There was also an old mechanical toaster that I repaired. It was the prototype that the company used when they started manufacturing toasters in the 20’s, and this toaster was one of the featured articles in the toaster collector’s magazine. Really, there is such a magazine. It was really hot news, huh?
Ok, no more puns, for a while….
Well, I hope you had an enjoyable holiday. As the year winds down, I thought I would share a picture of the smallest gear I ever cut. It goes on something we call a “platform balance”. It is like a watch escapement that would go on a large pocket watch.
Normally, I send gears out to get recut, if there is a lot of damage to the teeth, but I have a cutter that matched what was left of the broken gear. I made it a little thicker, well, because the original wasn’t quite strong enough.

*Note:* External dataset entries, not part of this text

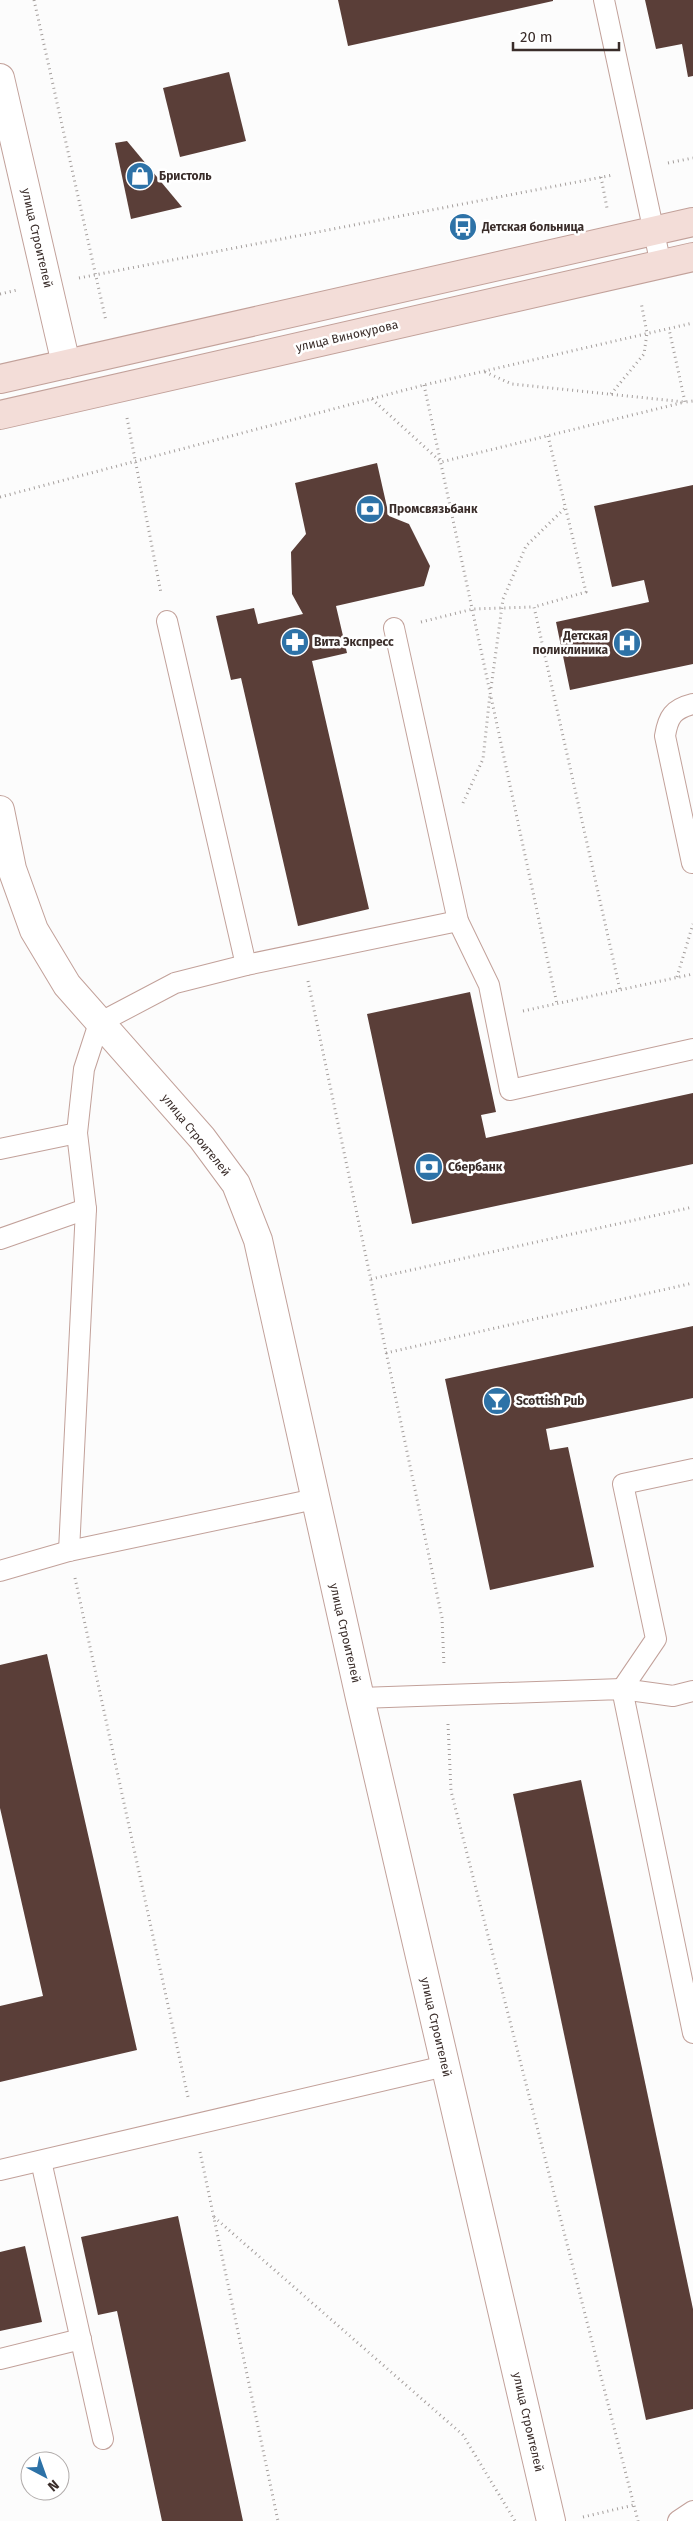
<svg xmlns="http://www.w3.org/2000/svg" width="693" height="2521" font-family="'Fira Sans',sans-serif">
<rect width="100%" height="100%" fill="#fcfcfc"/>
<g fill="#5a3e38">
<path d="M 338,0 L 553,0 L 553,1 L 348,46 Z"/>
<path d="M 645,0 L 693,0 L 693,76 L 688,77 L 682,44 L 656,49 Z"/>
<path d="M 229,72 L 246,141 L 180,157 L 163,88 Z"/>
<path d="M 127,141 L 182,207 L 131,219 L 115,143 Z"/>
<path d="M 377,463 L 389,516 L 409,524 L 430,566 L 424,586 L 336,606 L 347,653 L 312,661 L 369,909 L 298,926 L 241,678 L 231,680 L 216,616 L 254,608 L 258,624 L 303,614 L 292,594 L 291,552 L 306,534 L 295,483 Z"/>
<path d="M 693,485 L 693,664 L 570,690 L 556,622 L 649,602 L 644,580 L 612,587 L 594,506 Z"/>
<path d="M 470,992 L 496,1112 L 481,1115 L 486,1138 L 693,1093 L 693,1164 L 412,1224 L 367,1014 Z"/>
<path d="M 693,1326 L 693,1398 L 546,1429 L 550,1450 L 568,1447 L 594,1567 L 490,1590 L 445,1379 Z"/>
<path d="M 47,1654 L 137,2050 L 0,2082 L 0,2006 L 43,1996 L 0,1808 L 0,1665 Z"/>
<path d="M 581,1780 L 693,2309 L 693,2409 L 646,2420 L 513,1794 Z"/>
<path d="M 178,2216 L 243,2521 L 162,2521 L 117,2311 L 98,2315 L 81,2237 Z"/>
<path d="M 25,2246 L 42,2322 L 0,2331 L 0,2252 Z"/>
</g>
<g fill="none" stroke-linecap="round" stroke-linejoin="round">
<defs>
<g id="service">
<path d="M 604,0 L 661,265"/>
<path d="M 167,621 L 246,965"/>
<path d="M 394,628 L 458,921 L 489,985 L 510,1090 L 693,1049"/>
<path d="M 692,863 L 665,736 C 668,717 673,709 693,704"/>
<path d="M 0,1149 L 77,1133"/>
<path d="M 0,1239 L 86,1209"/>
<path d="M 693,1469 L 623,1484 L 656,1639 L 622,1689 L 673,1696 L 693,1691"/>
<path d="M 69,1551 L 86,1209 L 77,1133 L 84,1069 L 99,1023 L 175,983 L 246,965 L 458,921"/>
<path d="M 0,1571 L 69,1551 L 315,1499"/>
<path d="M 360,1698 L 622,1689 L 693,2033"/>
<path d="M 41,2161 L 103,2439"/>
<path d="M 0,2170 L 445,2066"/>
<path d="M 0,2359 L 81,2339"/>
<path d="M 678,2521 L 693,2511"/>
</g>
<g id="tertiary">
<path d="M 0,78 L 66,364"/>
<path d="M 0,810 L 12,869 L 34,930 L 67,985 L 202,1138 L 236,1184 L 258,1240 L 360,1698 L 551,2521"/>
</g>
<g id="secondary">
<path d="M 0,379 L 693,222"/>
<path d="M 0,415 L 693,257"/>
</g>
</defs>
<use href="#service" stroke="#c2a19a" stroke-width="22"/>
<use href="#tertiary" stroke="#c2a19a" stroke-width="30"/>
<use href="#secondary" stroke="#c2a19a" stroke-width="30"/>
<g stroke="#a59f9d" stroke-width="3" stroke-dasharray="1 4" stroke-linecap="butt">
<path d="M 34,0 L 106,321"/>
<path d="M 668,163 L 693,158"/>
<path d="M 601,177 L 607,208"/>
<path d="M 79,278 L 613,175"/>
<path d="M 0,294 L 17,290"/>
<path d="M 485,372 L 512,384 L 685,402 L 693,401"/>
<path d="M 424,385 L 557,1004"/>
<path d="M 611,394 L 644,354 L 647,333 L 641,302"/>
<path d="M 372,399 L 441,462 L 685,402 L 669,329"/>
<path d="M 127,418 L 161,593"/>
<path d="M 548,436 L 586,592 L 534,607 L 620,990"/>
<path d="M 0,497 L 424,385 L 693,323"/>
<path d="M 421,622 L 473,609 L 533,607"/>
<path d="M 491,688 L 503,599 L 526,546 L 565,508"/>
<path d="M 463,803 L 483,759 L 490,694"/>
<path d="M 677,977 L 693,924"/>
<path d="M 308,981 L 442,1618 L 444,1666"/>
<path d="M 523,1011 L 693,974"/>
<path d="M 371,1279 L 693,1207"/>
<path d="M 386,1353 L 693,1283"/>
<path d="M 75,1578 L 188,2097"/>
<path d="M 448,1724 L 451,1791 L 638,2521"/>
<path d="M 200,2152 L 278,2521"/>
<path d="M 214,2217 L 463,2435 L 515,2521"/>
<path d="M 583,2517 L 634,2505"/>
</g>
<use href="#service" stroke="#fff" stroke-width="20"/>
<use href="#tertiary" stroke="#fff" stroke-width="28"/>
<use href="#secondary" stroke="#f3ddd8" stroke-width="28"/>
</g>
<defs>
<symbol id="shop-disc" viewBox="-11 -11 22 22"><circle r="9.5" fill="#2d72a7" stroke="#fff"/><path d="M-5-2.5h2.3a2.7 3.5 0 0 1 5.4 0H5L5.5 6h-11ZM-1.5-2.5h3a1.5 2.3 0 0 0-3 0Z" fill="#fff"/></symbol>
<symbol id="bus-disc" viewBox="-11 -11 22 22"><circle r="9.5" fill="#2d72a7" stroke="#fff"/><path d="M-5-6H5V4H4V6H2V4H-2V6H-4V4H-5ZM-3.5-4V0h7V-4ZM-3.5 1.2v1.5H-2V1.2ZM2 1.2v1.5H3.5V1.2Z" fill="#fff"/></symbol>
<symbol id="bank-disc" viewBox="-11 -11 22 22"><circle r="9.5" fill="#2d72a7" stroke="#fff"/><path d="M-6-4H6V4H-6ZM0-2.3a2.3 2.3 0 1 0 0 4.6a2.3 2.3 0 1 0 0-4.6Z" fill="#fff"/></symbol>
<symbol id="pharmacy-disc" viewBox="-11 -11 22 22"><circle r="9.5" fill="#2d72a7" stroke="#fff"/><path d="M-2-6h4v4h4v4h-4v4h-4v-4h-4v-4h4Z" fill="#fff"/></symbol>
<symbol id="hospital-disc" viewBox="-11 -11 22 22"><circle r="9.5" fill="#2d72a7" stroke="#fff"/><path d="M-5-5h3v3.5h4V-5h3V5h-3V1.5h-4V5h-3Z" fill="#fff"/></symbol>
<symbol id="bar-disc" viewBox="-11 -11 22 22"><circle r="9.5" fill="#2d72a7" stroke="#fff"/><path d="M-6-5H6L.8 .8V4.5H3.5V6h-7V4.5H-.8V.8Z" fill="#fff"/></symbol>
</defs>
<g fill-rule="evenodd">
<use href="#shop-disc" x="124" y="160" width="32" height="32"/>
<use href="#bus-disc" x="447" y="211" width="32" height="32"/>
<use href="#bank-disc" x="354" y="493" width="32" height="32"/>
<use href="#pharmacy-disc" x="279" y="626" width="32" height="32"/>
<use href="#hospital-disc" x="611" y="627" width="32" height="32"/>
<use href="#bank-disc" x="413" y="1151" width="32" height="32"/>
<use href="#bar-disc" x="481" y="1385" width="32" height="32"/>
</g>
<g text-anchor="middle" dominant-baseline="central" stroke-width="5" stroke-linejoin="round" paint-order="stroke">
<g font-size="12" font-weight="bold" fill="#3a2d2a" stroke="#fff" text-anchor="start">
<text x="159" y="176">Бристоль</text>
<text x="482" y="227">Детская больница</text>
<text x="389" y="509">Промсвязьбанк</text>
<text x="608" y="636" text-anchor="end">Детская<tspan x="608" dy="14">поликлиника</tspan></text>
<text x="314" y="642">Вита Экспресс</text>
<text x="448" y="1167">Сбербанк</text>
<text x="516" y="1401">Scottish Pub</text>
</g>
<g font-size="12" fill="#3a2d2a" stroke="#fff">
<text transform="translate(37 238) rotate(77)">улица Строителей</text>
<text transform="translate(347 336) rotate(-13)">улица Винокурова</text>
<text transform="translate(196 1135) rotate(51)">улица Строителей</text>
<text transform="translate(345 1633) rotate(77)">улица Строителей</text>
<text transform="translate(436 2027) rotate(77)">улица Строителей</text>
<text transform="translate(528 2422) rotate(77)">улица Строителей</text>
</g>
</g>
<g transform="translate(45 2476) rotate(139)"><circle r="24" fill="#ffffff" stroke="#b0abaa"/>
<path d="M0-4L9 19L0 12L-9 19Z" fill="#2d72a7"/>
<text y="-8" font-size="14" font-weight="bold" text-anchor="middle" fill="#3a2d2a">N</text>
</g>
<path d="M513 42v8h106v-8" fill="none" stroke="#3a2d2a" stroke-width="2.5"/>
<text x="520" y="42" font-size="15" fill="#3a2d2a" stroke="#ffffff" stroke-width="4" paint-order="stroke">20 m</text>
</svg>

Ok, it’s an ambiguous statement, and unless you lived in South Dakota in the 60’s and later, AND HAD TV, you won’t understand the heading. But if your interested in buying some very nice clocks and watches, or other interesting horological items (ok-junk) you will have your chance. On October 12, 2013, the local chapter of the National Association of Watch and Clock Collectors will be having a watch and clock auction at the Bloomington MN National Guard Armory. If you would like to attend, please email me, and you could come as my guest!
Just let me know. There will be plenty of interesting items, and if you are interested in clocks or watches, this would be a great place to start.
Since last year, I’ve been working with the MN DNR and Hennepin county in writing the criteria and selecting the contractor to clean and repair the tower clock in the upper post of Fort Snelling (it’s where Custer got his orders which resulted in his “last stand”). It’s a big clock. The pendulum bob weighs 135 pounds by it’s self. Seth Thomas estimated the overall weight of the clock and weights “boxed, about 1,500. lbs.”
Phil Wright (The Tower Clock Company in Ohio) was awarded the contract. So this Thursday, Friday and Saturday, we removed the clock, piece by piece, down 3 flights of stairs. I realized, early Thursday morning, that a visit to the gym was going to be rather unnecessary.
While we were working in the building, someone called, and when he realized that I was at on old military post he said we must be “minute men”. That term goes back to the American Revolution, but I still thought it was pretty original).